Hepatocellular
carcinoma (HCC) is one of the leading causes of
cancer-related death worldwide. The destructive nature of the disease
makes it difficult for clinicians to manage the condition. Hence,
there is an urgent need to find new alternatives for HCC, as the role
of conventional cytotoxic drugs has reached a plateau to control HCC
associated mortality. Antioxidant compounds of plant origin with potential
anti-tumor effect have been recognized as alternate modes in cancer
treatment and chemoprevention. Resveratrol (RS) is a model natural
nonflavonoid drug known for its anti-cancer activity. However, its
clinical application is limited due to its poor bioavailability. The
current research work aims to formulate, optimize, and characterize
RS loaded cationic liposomes (RLs) for specific delivery in HCC. The
optimized liposomes formulation (RL5) was spherical with a vesicle
size (VS) of 145.78 ± 9.9 nm, ζ potential (ZP) of 38.03
± 9.12 mV, and encapsulation efficiency (EE) of 78.14 ±
8.04%. In vitro cytotoxicity studies in HepG2 cells
demonstrated an improved anti-cancer activity of RL5 in comparison
with free RS. These outcomes were supported by a cell uptake study
in HepG2 cells, in which RL5 exhibited a higher uptake than free RS.

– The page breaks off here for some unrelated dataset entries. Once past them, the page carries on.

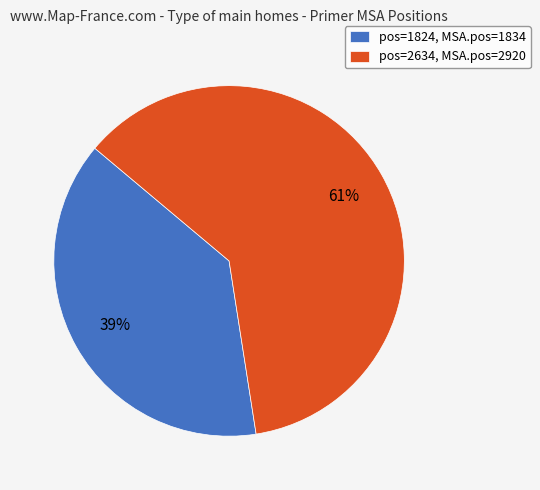

Is the sum of pos=2634, MSA.pos=2920 and pos=1824, MSA.pos=1834 greater than half?

Yes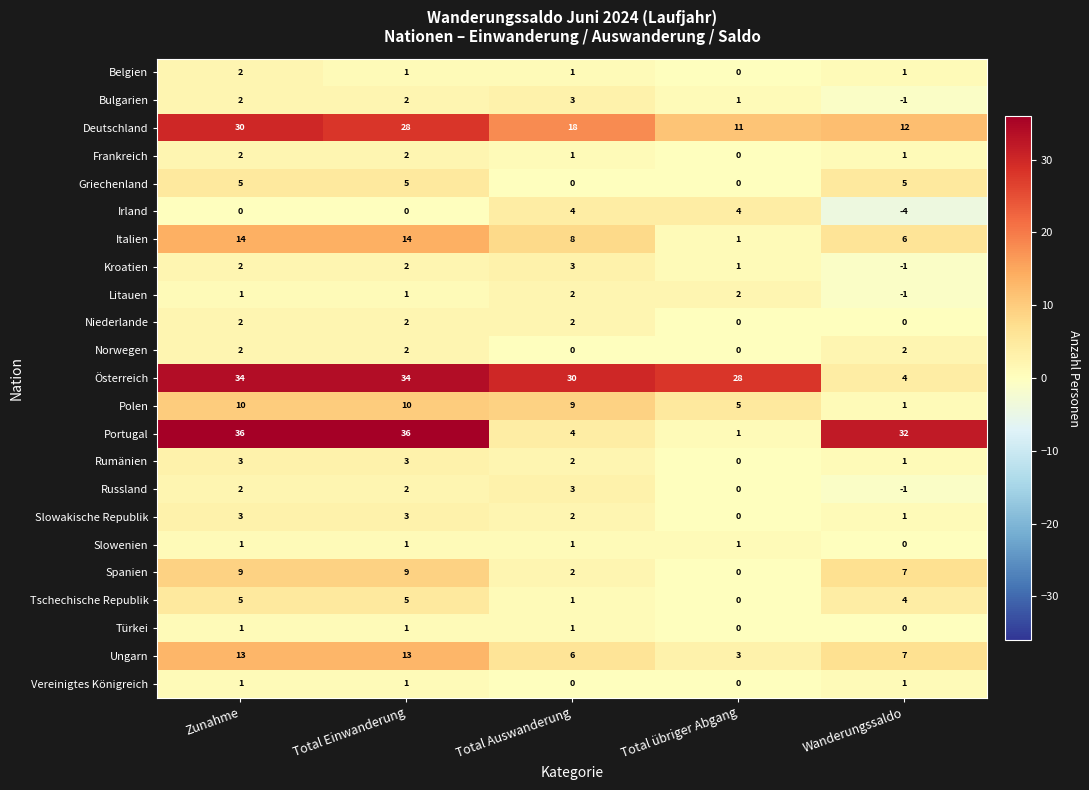

Where does the Österreich series first go above 30?

Zunahme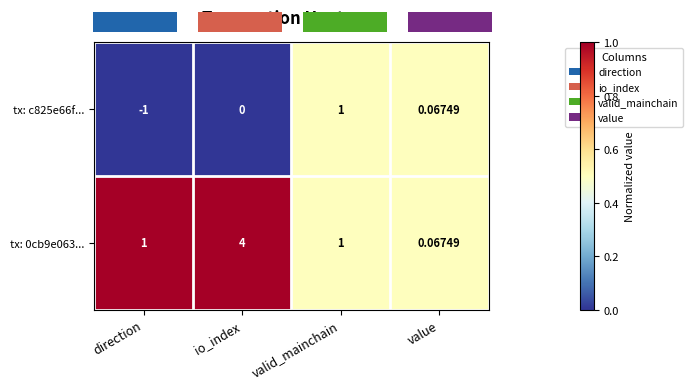

Which category has the lowest value in the tx: c825e66f... series?

direction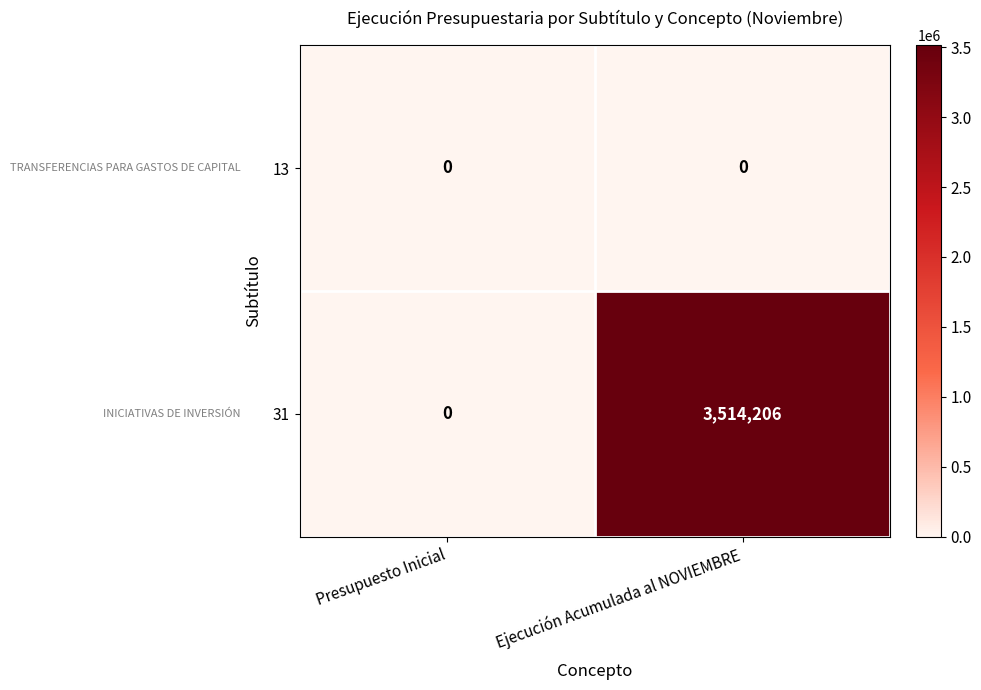

List the series in order of their peak value, highest first.

31, 13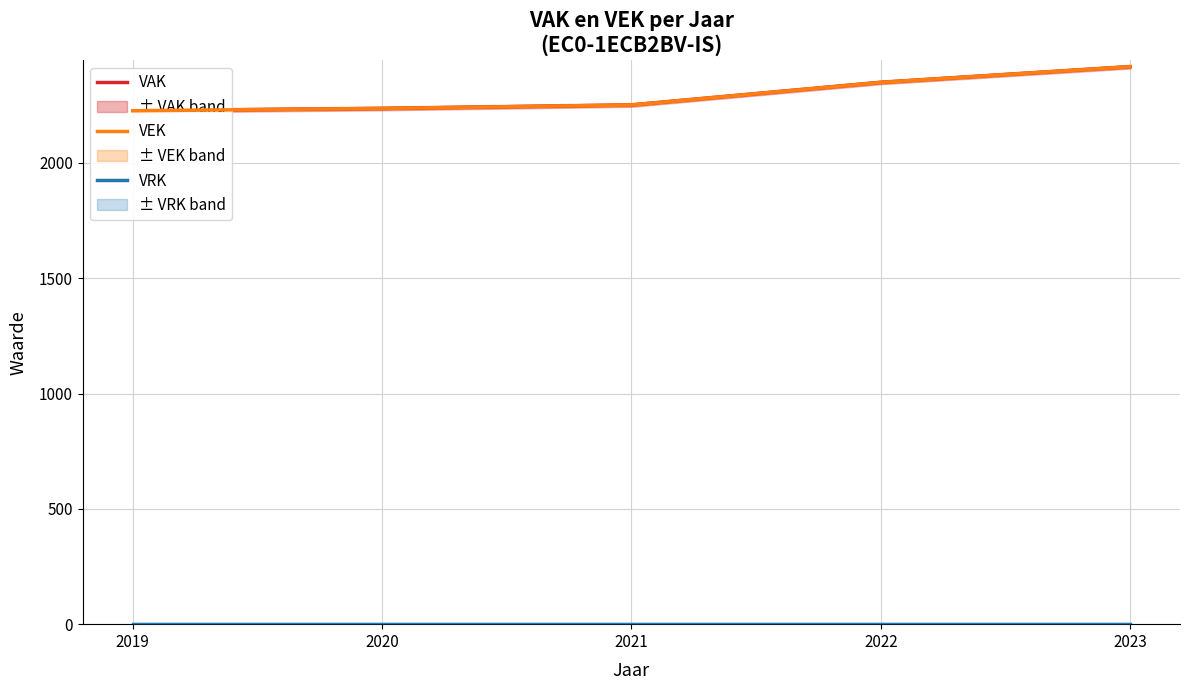

Rank the series at 2021 from highest to lowest value.

VAK, VEK, VRK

Furthermore, confocal images of HepG2 cells after 3 and 5 h of incubation
showed higher internalization of coumarin 6 (C6) loaded liposomes
(CL) as compared to those of the free C6. Pharmacokinetic and pharmacodynamic
(prophylactic and therapeutic treatment modalities) studies were performed
in N-nitrosodiethylamine (NDEA-carcinogen) induced
HCC in rats. Pharmacokinetic evaluation of RL5 demonstrated increased
localization of RS in cancerous liver tissues by 3.2- and 2.2-fold
increase in AUC and Cmax, respectively, when compared to those of
the free RS group. A pharmacodynamic investigation revealed a significant
reduction in hepatocyte nodules in RL5 treated animals when compared
to those of free RS. Further, on treatment with RL5, HCC-bearing rats
showed a significant decrease in the liver marker enzymes (alanine
transaminase, alkaline phosphatase, aspartate transaminase, total
bilirubin levels, γ-glutamyl transpeptidase, and α-fetoprotein),
in comparison with that of the disease control group. Our findings
were supported by histopathological analysis, and we were first to
demonstrate that NDEA induced detrimental effect on rat livers was
successfully reversed with the treatment of RL5 formulation. These
results implied that delivery of RS loaded cationic liposomes substantially
controlled the severity of HCC and that they can be considered as
a promising nanocarrier in the management of HCC.